Oh, these anchor kids. I don't like that because we have a huge problem with that in Sweden, people sending one of their kids and the Swedish authorities feel so sorry for the poor kid and obviously lets it stay. And then a couple of years later he has brought like a dozen people. Of course I don't blame the families because they use the method that they think gives the highest chance to gain entry. But from the perspective of a European nation it's a tricky problem.

If you go to wikipedia and just study the migration numbers, you will discover that net migration to the USA has been 1.25 million on average in each years since 1990. That is net migration, immigration minus emigration. I assumed there are a few hundred thousand people leaving the US each year, let's say 750,000. So to determine immigration you get 1.25 + 0.75 million = 2 million.

But I have probably overestimated emigration a little bit. Perhaps it's as low as 400,000 yearly which would make immigration 1.25+0.4=1.65 million per year. Still a huge number. So net migration is far more than just 500,000 perople. I don't know what that 500K number includes, but it certainly doesn't include everyone who is moving to the USA each year. And according to the statistics, these net 1.25 million people yearly all seem to have stayed on a permanent basis.

Wow, 15 million applicants per year. Let's say all these 15 million were allowed to stay at once. How many more would keep coming after that?



WagnerPaiva said:
Why would you? Win in your homeland, it is much cooler than going to make bucks in the USA.
I personally intendo to never set foot in the US, I love americans, but the idolizing brazilians have to going to America makes me sick, I rather visit the cool places in Brazil, which is as big as the whole Europe.

What do u mean by the sentence "the idolizing brazilians have to going to America makes me sick"? I didn't quite understand that. Could you elaborate pls!



Slimebeast said:

Wow, 15 million applicants per year. Let's say all these 15 million were allowed to stay at once. How many more would keep coming after that?

I won't comment on the net migration numbers, or how many immigrants there are per year because I simply do not know. The number I pulled up before about less than 500k came from a quick Google search.

15 million applicants per year from countries that are allowed to apply for the diversity lottery, here's a list of countries not allowed to apply:

BangladeshBrazilCanadaChina (mainland-born), ColombiaDominican RepublicEl SalvadorHaitiIndiaJamaicaMexicoNigeriaPakistanPeruPhilippinesSouth KoreaUnited Kingdom (except Northern Ireland) and its dependent territories, and Vietnam.

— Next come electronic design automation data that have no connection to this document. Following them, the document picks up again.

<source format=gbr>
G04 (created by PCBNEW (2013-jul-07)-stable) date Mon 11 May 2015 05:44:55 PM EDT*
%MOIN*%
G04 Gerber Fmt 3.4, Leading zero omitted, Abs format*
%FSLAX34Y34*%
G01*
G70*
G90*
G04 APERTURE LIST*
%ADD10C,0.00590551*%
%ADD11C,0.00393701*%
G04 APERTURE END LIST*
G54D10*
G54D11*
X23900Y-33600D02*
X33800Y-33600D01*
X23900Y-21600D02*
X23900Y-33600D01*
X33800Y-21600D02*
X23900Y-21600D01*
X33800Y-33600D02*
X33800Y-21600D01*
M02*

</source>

Note that that list makes up almost half the world's population. It's possible without those exclusions, the number of applications could be in the ballpark of 30 million.



Slimebeast said:
WagnerPaiva said:
Why would you? Win in your homeland, it is much cooler than going to make bucks in the USA.
I personally intendo to never set foot in the US, I love americans, but the idolizing brazilians have to going to America makes me sick, I rather visit the cool places in Brazil, which is as big as the whole Europe.

What do u mean by the sentence "the idolizing brazilians have to going to America makes me sick"? I didn't quite understand that. Could you elaborate pls!

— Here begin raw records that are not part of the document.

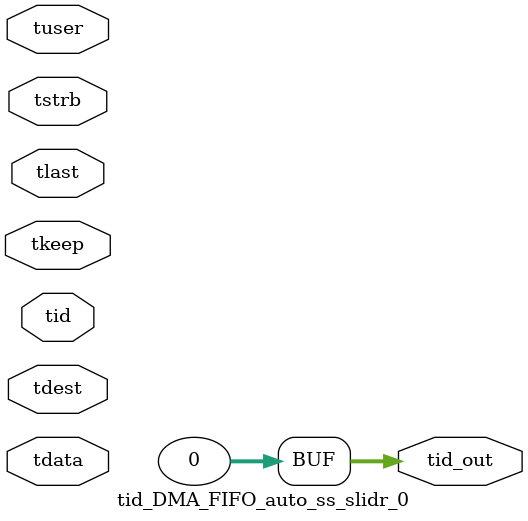
<source format=v>


`timescale 1ps/1ps

module tid_DMA_FIFO_auto_ss_slidr_0 #
(
parameter C_S_AXIS_TID_WIDTH   = 1,
parameter C_S_AXIS_TUSER_WIDTH = 0,
parameter C_S_AXIS_TDATA_WIDTH = 0,
parameter C_S_AXIS_TDEST_WIDTH = 0,
parameter C_M_AXIS_TID_WIDTH   = 32
)
(
input  [(C_S_AXIS_TID_WIDTH   == 0 ? 1 : C_S_AXIS_TID_WIDTH)-1:0       ] tid,
input  [(C_S_AXIS_TDATA_WIDTH == 0 ? 1 : C_S_AXIS_TDATA_WIDTH)-1:0     ] tdata,
input  [(C_S_AXIS_TUSER_WIDTH == 0 ? 1 : C_S_AXIS_TUSER_WIDTH)-1:0     ] tuser,
input  [(C_S_AXIS_TDEST_WIDTH == 0 ? 1 : C_S_AXIS_TDEST_WIDTH)-1:0     ] tdest,
input  [(C_S_AXIS_TDATA_WIDTH/8)-1:0 ] tkeep,
input  [(C_S_AXIS_TDATA_WIDTH/8)-1:0 ] tstrb,
input                                                                    tlast,
output [(C_M_AXIS_TID_WIDTH   == 0 ? 1 : C_M_AXIS_TID_WIDTH)-1:0       ] tid_out
);

assign tid_out = {1'b0};

endmodule


</source>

Brazilians have this fetish about the US. Like, they take a plane and go to Florida to buy shirts and perfume, eat a hamburger and come back. Not for profit or anything, but just as a status symbol or something. I just find it weird.

Furthermore, I got friends, right? Briliant people, college degree and everything.

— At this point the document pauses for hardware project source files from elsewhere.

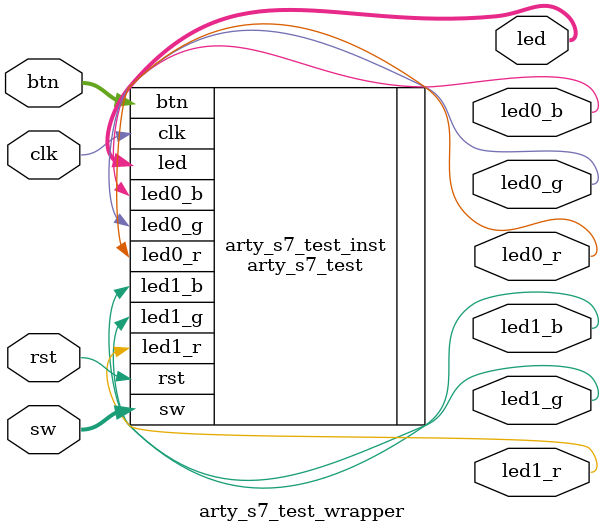
<source format=v>

`default_nettype none

module arty_s7_test_wrapper
#(
  parameter CLK_FREQ = 12000000
)
(
  input  wire   rst,  // reset, active low (top right, red button)
  input  wire   clk,  // 12 MHz, ~83.33ns
  
  input  wire [3:0] sw,  // Switches
  input  wire [3:0] btn, // buttons
  
  output wire [3:0] led,
  output wire       led0_r,
  output wire       led0_g,
  output wire       led0_b,
  output wire       led1_r,
  output wire       led1_g,
  output wire       led1_b
);

arty_s7_test
#(
  .CLK_FREQ(CLK_FREQ)
)
arty_s7_test_inst
(
  .rst(rst),
  .clk(clk),
  .sw(sw),
  .btn(btn),
  .led(led),
  .led0_r(led0_r),
  .led0_g(led0_g),
  .led0_b(led0_b),
  .led1_r(led1_r),
  .led1_g(led1_g),
  .led1_b(led1_b)
);

endmodule

`default_nettype wire

</source>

But they leave Brazil and go to America do clean toilets.

I mean, nothing wrong with cleaning toilets, but, let me tell you, they rather live badly there in America than to have a wesome life in Brazil, it is just more glamorous to them.

now, I know people think Brazil is pretty dangerous place, but actually it is pretty peacefull, only the big cities and the beach resort places are violent, because everyone want to be there.

So, my point is: you can have a pretty amazing life in Brazil, but people leave here to be treated like mouses in America. =(



My grammar errors are justified by the fact that I am a brazilian living in Brazil. I am also very stupid.